Angesichts dieser sich entwickelnden Ereignisse stellt sich eine wichtige Frage: Könnte das iranische Regime stürzen?

Interne Faktoren

Das iranische Regime beruht auf zwei Hauptsäulen: Erstens auf einer islamistischen Ideologie, die immer noch von einem Teil der Gesellschaft unterstützt wird, und zweitens auf dem repressiven Sicherheitsapparat, der sich aus der Revolutionsgarde und den paramilitärischen Basidsch-Milizen zusammensetzt, die gemeinsam fast eine Million Mitglieder zählen.
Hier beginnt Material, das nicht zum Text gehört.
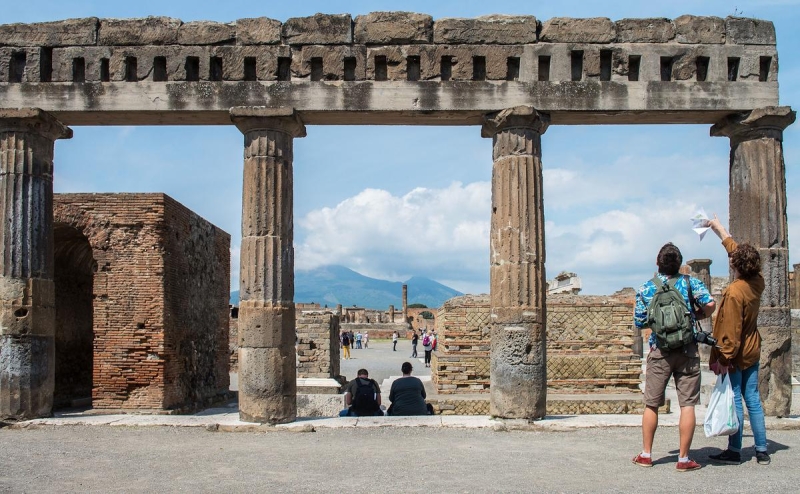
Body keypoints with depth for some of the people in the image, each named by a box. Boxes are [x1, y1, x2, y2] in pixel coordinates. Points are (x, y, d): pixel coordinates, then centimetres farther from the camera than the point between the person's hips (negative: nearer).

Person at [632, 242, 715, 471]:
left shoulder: (645, 289, 1)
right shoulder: (691, 283, -1)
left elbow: (639, 322, 2)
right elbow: (710, 305, -12)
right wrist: (696, 316, 7)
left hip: (659, 352, 1)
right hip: (687, 351, -1)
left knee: (651, 404, 11)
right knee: (687, 405, 2)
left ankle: (646, 455, 17)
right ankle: (684, 458, 3)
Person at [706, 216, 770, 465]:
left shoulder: (734, 291, -22)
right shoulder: (757, 282, 1)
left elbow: (731, 330, -22)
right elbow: (736, 249, 17)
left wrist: (725, 357, -16)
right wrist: (720, 230, 29)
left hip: (736, 354, -8)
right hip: (752, 351, 8)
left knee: (735, 401, 0)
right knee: (753, 399, 11)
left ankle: (734, 451, 7)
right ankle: (761, 450, 15)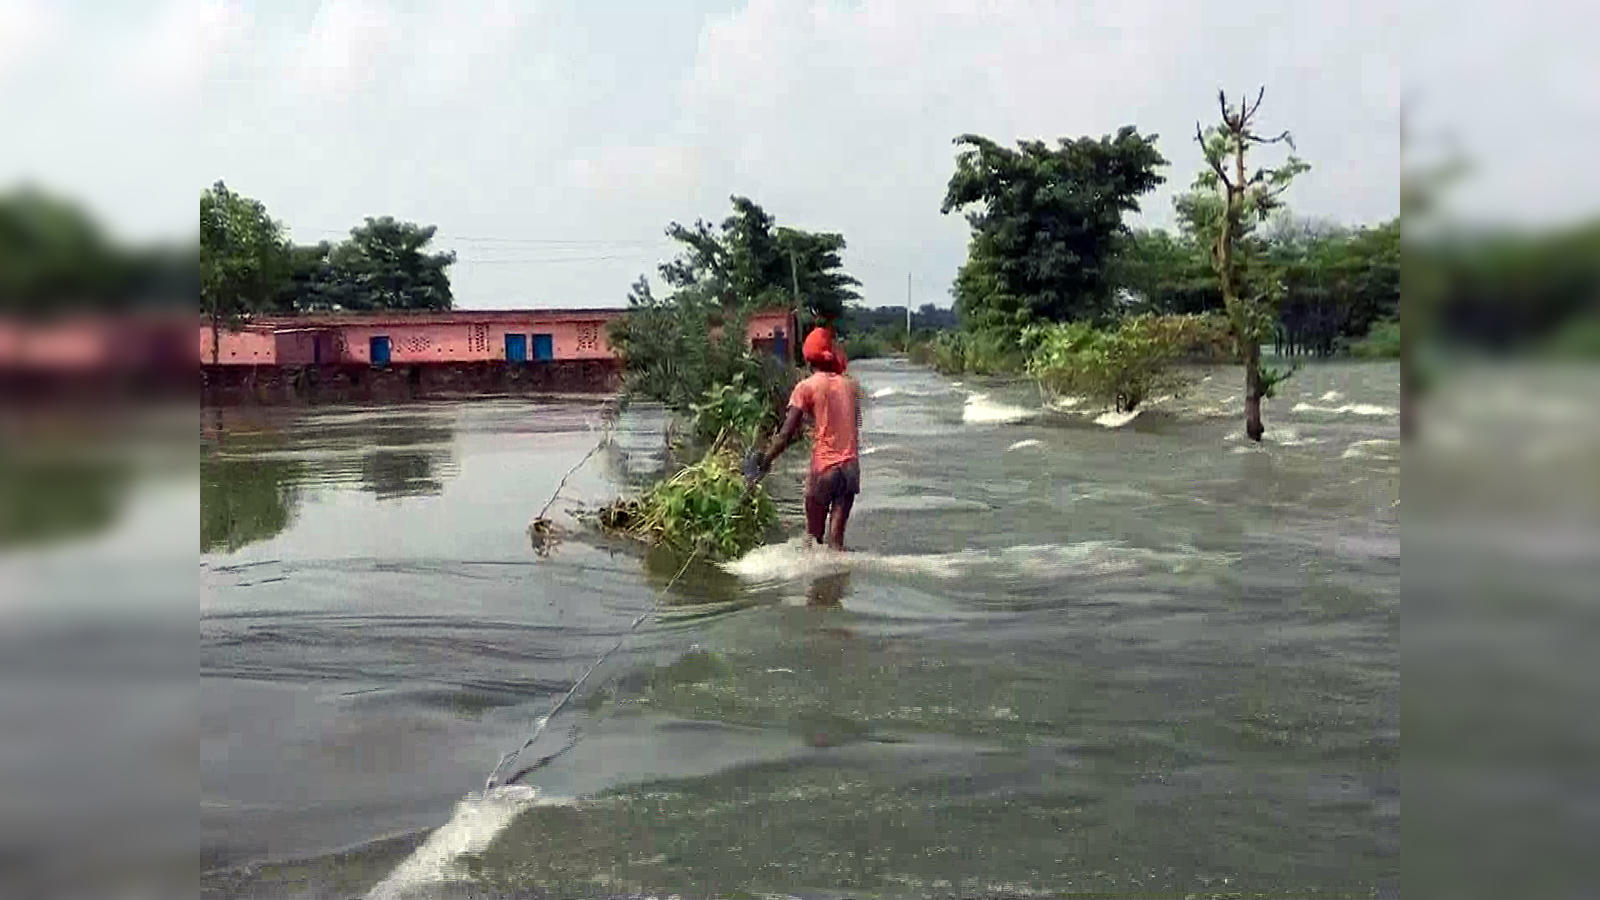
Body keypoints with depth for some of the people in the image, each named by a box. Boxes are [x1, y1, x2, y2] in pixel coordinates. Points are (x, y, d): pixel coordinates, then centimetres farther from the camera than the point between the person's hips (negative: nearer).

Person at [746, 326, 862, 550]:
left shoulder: (807, 387, -5)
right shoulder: (850, 385, 8)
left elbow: (787, 433, -10)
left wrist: (764, 462, -3)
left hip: (824, 468, -4)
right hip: (851, 467, 4)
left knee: (814, 536, 11)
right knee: (835, 537, 4)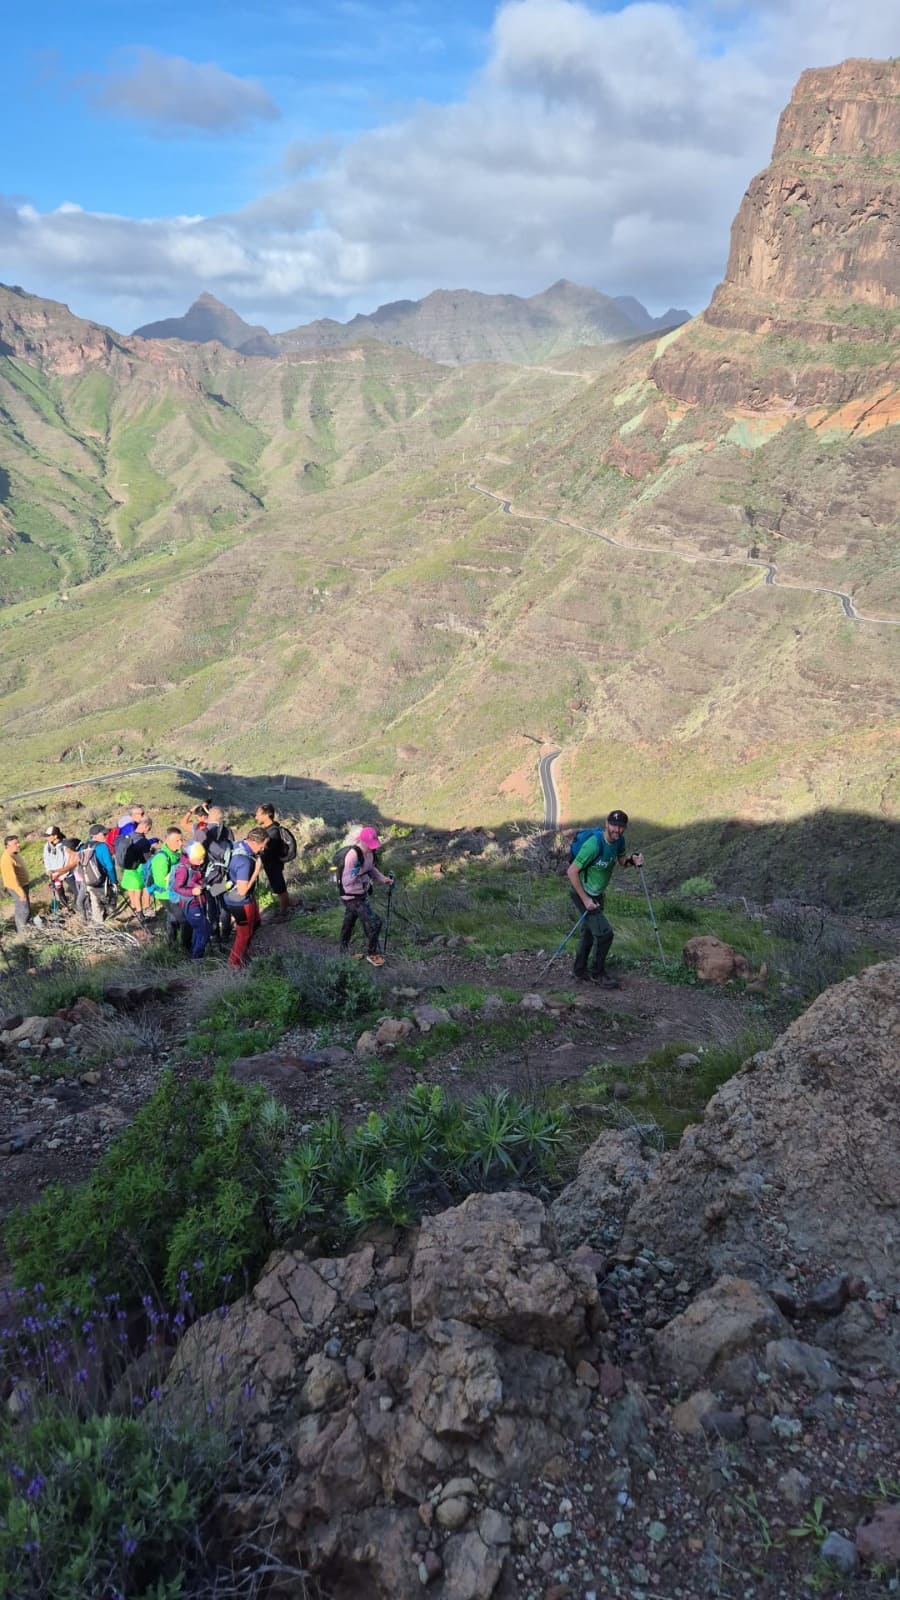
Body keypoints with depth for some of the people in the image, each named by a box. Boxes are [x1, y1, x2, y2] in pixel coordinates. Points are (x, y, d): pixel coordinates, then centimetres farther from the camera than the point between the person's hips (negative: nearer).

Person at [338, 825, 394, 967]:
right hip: (352, 896, -8)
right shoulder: (353, 855, -31)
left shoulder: (370, 851, -5)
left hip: (362, 893, 8)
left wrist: (384, 879, 2)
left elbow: (371, 869, 14)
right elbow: (346, 881, -28)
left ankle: (345, 950, 44)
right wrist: (356, 872, -43)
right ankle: (371, 953, 15)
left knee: (349, 921, 25)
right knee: (374, 922, -6)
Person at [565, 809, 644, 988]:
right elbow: (572, 872, -27)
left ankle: (579, 970, 36)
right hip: (584, 894, -8)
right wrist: (585, 899, -23)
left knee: (589, 932, 20)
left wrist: (632, 860, -12)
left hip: (597, 894, 8)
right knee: (605, 933, -10)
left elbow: (621, 860, 12)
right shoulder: (594, 844, -31)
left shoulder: (619, 840, -7)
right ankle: (597, 973, 9)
Diese beiden Säulen verleihen dem Regime eine große Schlagkraft bei der Unterdrückung von Demonstrationen, wie die Protestwellen der letzten zwei Jahrzehnte gezeigt haben.

Die aktuelle unterscheidet sich jedoch erheblich von ihren Vorgängern. Wie der Autor der katarischen Zeitung Al-Araby Al-Jadeed Samir al-Zaben schrieb, verliert das iranische Regime immer schneller seine Legitimität »und ist schwächer denn je, während die Demonstranten stärker denn je sind. Die Erfahrung hat uns gelehrt, dass diese Art von Regime eher einem Papiertiger gleicht und sein Zusammenbruch unerwartet eintreten kann.«

Ein Regimewechsel im Iran, fuhr al-Zaben fort, könnte auf zwei Arten erfolgen: Erstens könnten die Demonstranten öffentliche Einrichtungen besetzen und die Armee und die Revolutionsgarde würden davon absehen, Repressionen gegen die Demonstranten auszuüben, was letztlich zum Sturz des Regimes führen würde. Zweitens könnte das Militär die politische Elite als unfähig erachten, das Land zu regieren, und einen Militärputsch inszenieren, »um die Fassade des Regimes zu verändern und auf eine Versöhnung mit der Welt hinzuarbeiten, um die Sanktionen aufzuheben«.

Externe Faktoren

Trotz der offensichtlichen Schwäche des Regimes vermuten einige Beobachter, dass die Aussicht auf eine ausländische Intervention das Regime sogar stärken könnte. Andere wiederum glauben, dass externer Druck zwar zum Erfolg führen könnte, aber nur, wenn es auch zu Spaltungen innerhalb der iranischen Sicherheitsstruktur käme.

In diesem Zusammenhang erklärte der Experte für regionale Angelegenheiten Hussein Riouran gegenüber Al Jazeera Net, dass die amerikanische Drohung mit einer militärischen Intervention das Regime nicht so sehr schwäche, als dass sie die Lage zugunsten der Demonstranten verändert. Letztlich könnte sie der Islamischen Republik sogar die Möglichkeit bieten, »den Konflikt von einer Konfrontation zwischen der Straße und den Behörden in eine Konfrontation zwischen einem Staat und einem externen Gegner zu verwandeln«.

Im Gegensatz dazu sagte der iranisch-amerikanische Wissenschaftler und Experte für regionale Konflikte und US-Außenpolitik Vali Nasr, dass externer Druck zwar erfolgreich sein könne, aber »nur dann, wenn große Menschenmengen über einen viel längeren Zeitraum auf den Straßen bleiben und es zur Abtrünnigkeit innerhalb bestimmter Sektoren, insbesondere der Sicherheitskräfte, kommt«. Dementsprechend erklärten Regierungsquellen und Analysten aus dem Nahen Osten gegenüber der Nachrichtenagentur Reuters, das Regime werde wahrscheinlich überleben, sofern die Straßenproteste und der Druck von außen nicht zu Spaltungen innerhalb des Regimes führten.